An impression of the Study Visit to Brussels

Complementing theoretical knowledge with practical experience is always interesting. This is what happened during the study visit to Brussels held from 1-3 December 2014. The visit was intended primarily to allow students to familiarise themselves with different EU institutions and also to have first-hand information about the institutions’ work on human rights and democracy for which all 80-plus E.MA Masterini travelled together with the some of the EMA staff. 

After a long and exciting though exhausting 16 hours travel by bus on 29 November, we had a little rest before starting the formal evens on 1 December. Different EU officials, representing the European Instrument for Democracy and Human Rights (EIDHR) unit under the Development Cooperation (DEVCO) division; European External Service (EEAS); and parliamentary secretariat; and also the secretariat of the EU Special Representative for Human Rights facilitated the sessions from 1 – 3 December 2014. Inthe afternoon on 3 December, we participated in an event – Reflexions on the 30th Anniversary of the Convention Against Torture (CAT) - organised by the EU. We travelled back the same evening with almost the same excitement and exhaustion that we experienced on the way to Brussels.

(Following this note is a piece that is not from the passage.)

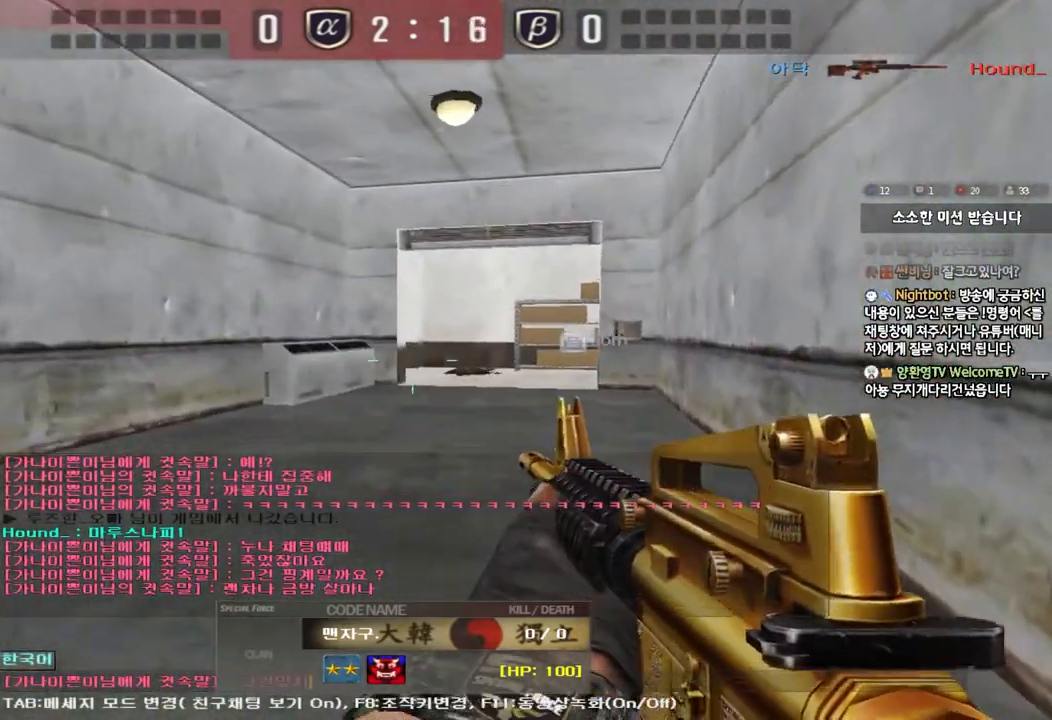
{"keys": [], "events": [[417, "w", "down"], [483, "w", "up"]]}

The visit helped the diverse body of E.MA students to familiarise themselves with different EU institutions and their role in the field of human rights and democracy. This was an opportunity to get an overall idea of the EU mechanisms, tools and means to translate into practice the policies and strategies on human rights and democracy. However, it was not possible to get a complete picture of the EU institutions as a whole and full clarity on their roles and coordination and coherences between each other, which was partly due to a lack of time. In any case, the study visit was successful in terms of getting more practical information for the E.MA classes about the EU institutions, policies and their role in promoting democracy and human rights globally.

Open and frank sharing of the EU officials was encouraging in addressing the gaps observed in terms of qualitative contribution rather than formative compliances and also the inter-institutional coherence and coordination required. Interactions with EU parliamentarians would have been much more profitable than the discussions with their advisors. In any case, it was interesting and also inspiring to learn how the former E.MA students are playing a crucial role within different EU institutions in promoting human rights and democracy. Attendance at a panel discussion on torture - the last event of the visit, was equally important to see how the policy discussions happen at the Brussels level. The diverse approach of different stakeholders to the issues like ‘torture’, which is a non-derogable and absolute universal human right, was a very good example to see the challenges associated with the realisation of human rights. However, a more interactive session would have been advantageous for making our participation useful.

Overall, the trip was successful in broadening our understanding about the operationalisation of human rights and democracy within the EU and also learning different dynamics of policy formulation and policy execution. E.MA 2014/2015 is very grateful to the organisers and also to all persons involved for making the visit successful. It is very important that this trip is continued for future generations of masterini.